A Tale of Edinburgh University Press and search engines
This weekend I was doing some research for additional content for my Scottish Books site and had occasion to do a Google search for Edinburgh University Press. To my surprise their site didn’t appear in the first page of results, or the second, or the third.
Intrigued, I found a link to it on one of the sites that did rank, (it’s http://www.euppublishing.com/) and then viewed the source code (always my first action when I want to check a site’s setup and quality). First thing I noticed (apart from acres of whitespace) was lang=”en-US” in the html tag – not the best indication especially for a .com. That gave me an idea and I went back to Google and clicked on the “web results” link (I had searched on UK-only as I usually do for UK-based queries). Low and behold up came the site in number 1 spot.
So Google thinks that Edinburgh University Press isn’t a UK site. Could it just be that language setting? Let’s dig a little further, I next activated my Netcraft toolbar – ahha, they are on IBM servers in the USA, another poor signal and almost certainly a rather more important one. (I’ve seen many many .com sites failing to rank in the UK because of being hosted elsewhere)
Since it doesn’t look as if there has been any SEO done on the site – poor and duplicate title tags and no meta-descriptions – it’s a fair bet that they haven’t got a Webmaster Tools account where they could have told Google the site was UK, although that isn’t the whole solution by any means.

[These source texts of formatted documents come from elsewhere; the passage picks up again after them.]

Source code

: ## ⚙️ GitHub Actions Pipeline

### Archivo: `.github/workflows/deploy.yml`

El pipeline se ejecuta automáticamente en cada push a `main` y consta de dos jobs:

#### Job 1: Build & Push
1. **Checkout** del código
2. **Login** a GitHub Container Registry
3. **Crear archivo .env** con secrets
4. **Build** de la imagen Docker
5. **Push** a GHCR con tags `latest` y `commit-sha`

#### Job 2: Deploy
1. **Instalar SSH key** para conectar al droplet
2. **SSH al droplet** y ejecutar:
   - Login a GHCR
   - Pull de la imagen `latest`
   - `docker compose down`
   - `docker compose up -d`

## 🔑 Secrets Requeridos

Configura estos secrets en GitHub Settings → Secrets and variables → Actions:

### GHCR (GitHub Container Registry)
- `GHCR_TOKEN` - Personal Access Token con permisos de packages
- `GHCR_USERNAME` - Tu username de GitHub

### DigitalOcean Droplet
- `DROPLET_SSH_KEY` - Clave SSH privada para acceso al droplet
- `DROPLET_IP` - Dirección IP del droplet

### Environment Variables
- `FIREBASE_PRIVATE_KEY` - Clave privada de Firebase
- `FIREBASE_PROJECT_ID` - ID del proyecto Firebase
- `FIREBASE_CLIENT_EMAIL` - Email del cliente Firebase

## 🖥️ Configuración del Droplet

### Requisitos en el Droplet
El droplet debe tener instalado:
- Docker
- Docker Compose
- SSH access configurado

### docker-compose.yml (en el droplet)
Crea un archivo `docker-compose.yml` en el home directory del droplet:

While musing on this situation of one of Scotland’s most important academic publishers not showing up in UK searches and whether I should try and contact the webmaster about it, I cast around pretty much on SEO autopilot checking various data, and having seen that there is a robots-noarchive setting on the home page, I checked the robots.txt file:
Oops! Seems they either don’t want indexed or are being somewhat badly advised!
Hang on, they were listed in the Google worldwide results…
So how are the search engines handling that? run a few site: commands:
Bing only lists 1 page with no details (although as usual they can’t count their totals – 2/2 of 150??)
Yahoo only lists 1 page with no details.
Blekko says there are 250 pages but doesn’t list any of them.
Google lists 901!! (and gives another nonsensical total of 45,000) and includes page content in the short descriptions. (At least they aren’t cacheing it)
So much for Google obeying robots.txt – seems they make their own minds up (not the first time I’ve seen this)
So the moral of this story is, be careful about your domain name suffix, be careful where you host your site, don’t tell people you speak American when you’re British, and don’t expect Google to follow standards or stay out of your website when you tell it to.